Su alcuni siti Internet e blog sono apparse anche (per ora velate) minacce
al collegio giudicante e già questa mattina la digos le esaminerà per
decidere se sia il caso di concedere una scorta ai giudici della sentenza
sul blitz alla Diaz: «Ricordiamoci di questo giudice e del suo nome,la
storia è strana ed imprevedibile»; «Una domanda: chi gliel'ha fatto fare
di macchiarsi di tanta ignavia? Qual è il loro tornaconto?».
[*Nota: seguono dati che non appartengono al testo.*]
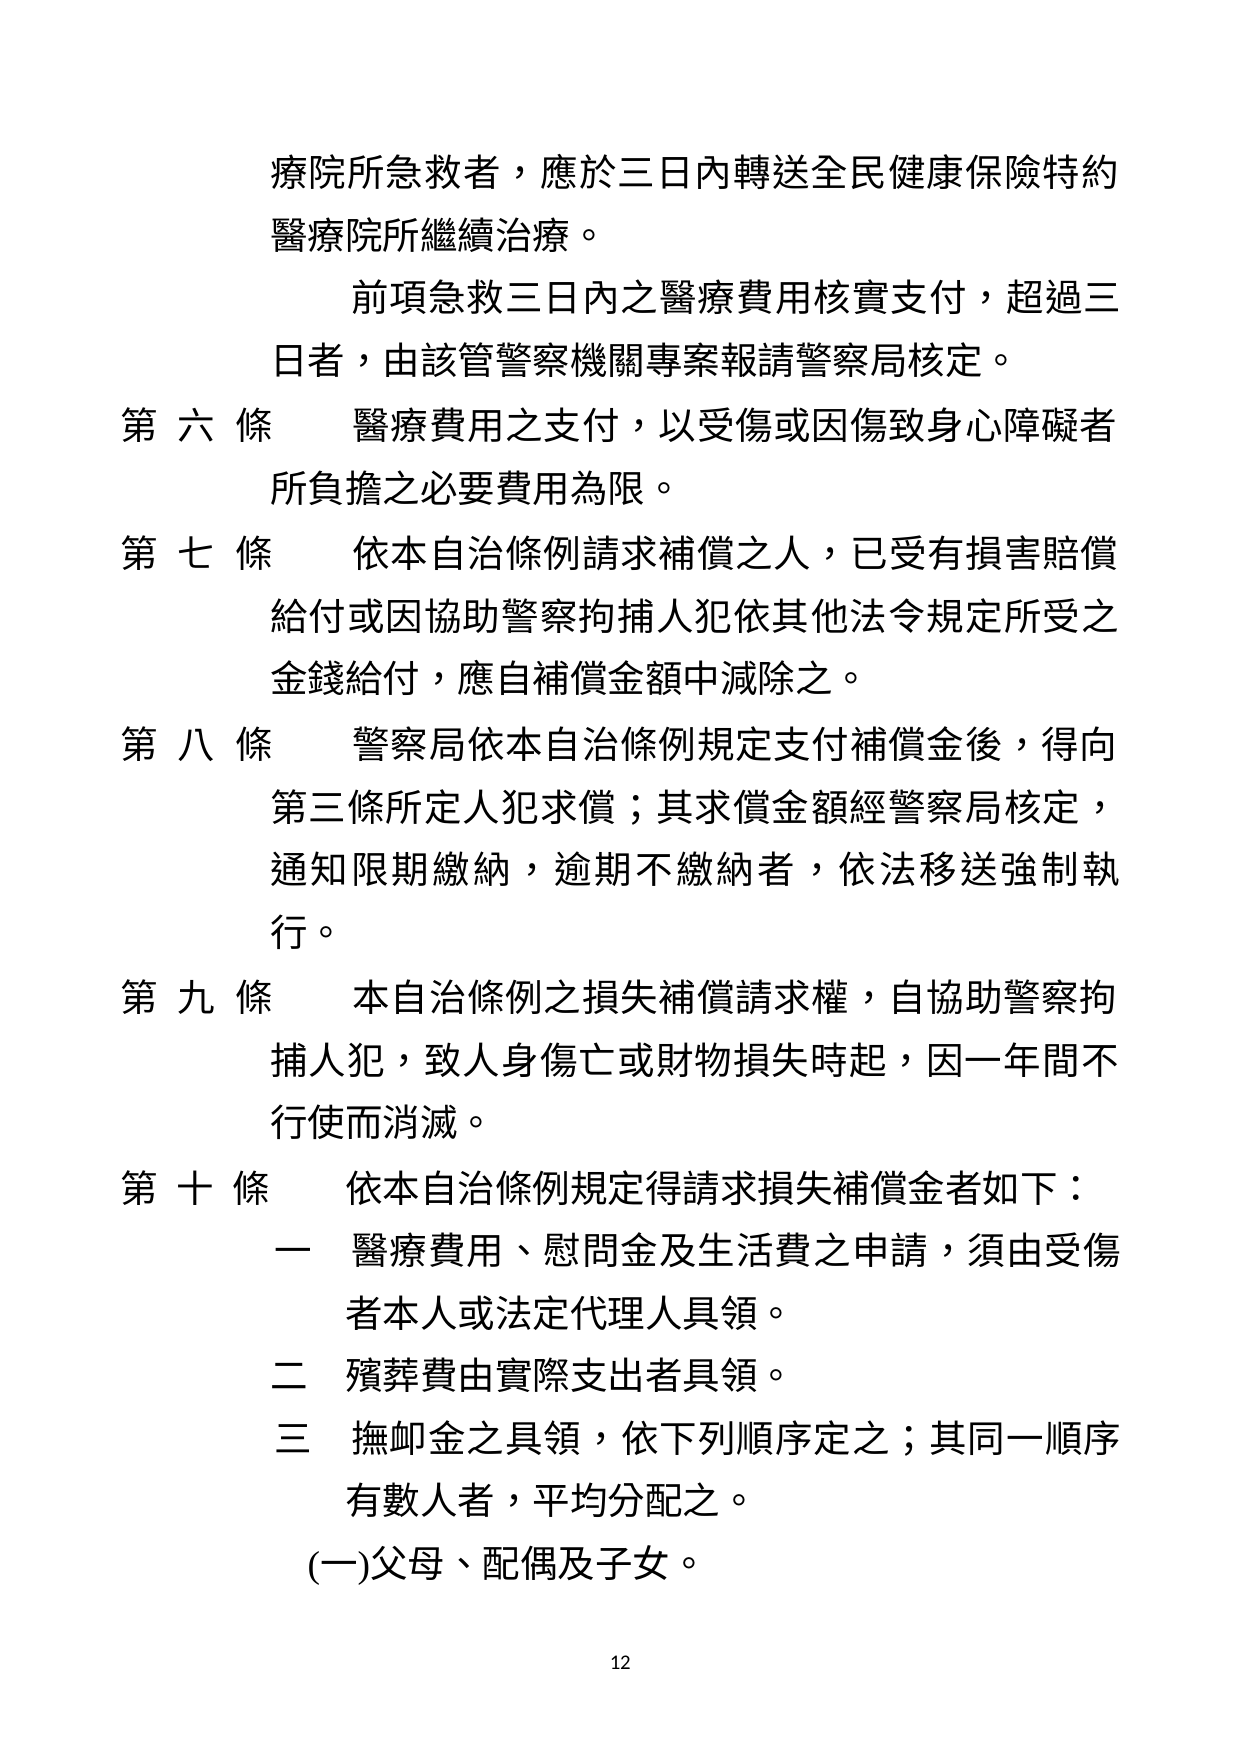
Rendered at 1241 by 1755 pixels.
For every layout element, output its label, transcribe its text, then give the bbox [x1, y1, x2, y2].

table_cell 第 八 條 警察局依本自治條例規定支付補償金後，得向第三條所定人犯求償；其求償金額經警察局核定，通知限期繳納，逾期不繳納者，依法移送強制執行。 [118, 699, 1122, 952]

Sul piano politico, ieri è arrivata la rezione di Paolo Ferrero,
segretario di Rifondazione: «Le dichiarazioni rese dal capo della Polizia
Antonio Manganelli sono davvero ipocrite. Dopo aver massacrato di botte
ragazzi pacifici e inermi che manifestavano contro il G8, nella Genova del
2001, e che dormivano in una scuola, la Diaz, dove venne compiuto un vero
e proprio massacro alla messicana fuori da ogni legalità, diritto e da
ogni rispetto della nostra Costituzione, Manganelli promette, in una
lettera a la Repubblica, chiarezza, da parte di quella stessa polizia che
continua a coprire mandanti ed esecutori di quella mattanza».
Dichiarazioni, quelle del capo della polizia, sostanzialmente in linea con
l'intervista rilasciata al Secolo XIX già nel luglio dello scorso anno,
quando Manganelli affermò: «Qualunque mezzo, qualunque, possa servire a
stabilire la verità, a capire che cosa è accaduto in quei giorni, non solo
non lo temo, ma lo auspico». E, sentito dai pm nel dicembre 2002,
Manganelli aveva raccontato le sue conversazioni con Gianni De Gennaro
quella sera: «Io credo che tu abbia visto un altro G8, gli dissi ... Noi
ne usciamo male e insomma, a me non sembrano pregresse, quelle ferite».
Ancora: «Mi è sembrato che alla perquisizione Diaz ci fossero un po'
troppi generali senza contestuale distribuzione di compiti e di livelli di
responsabilità... debbo dire che la cosa che mi ha colpito di più in
assoluto, che non riesco a digerire, è la provenienza illegale delle
molotov. Io ne ho viste tante, mi spiace dirlo al registratore, e ne ho
anche fatte tante... ma la bustina in tasca allo spacciatore... insomma,
l'avevo vista nei film, ma non credevo potesse succedere».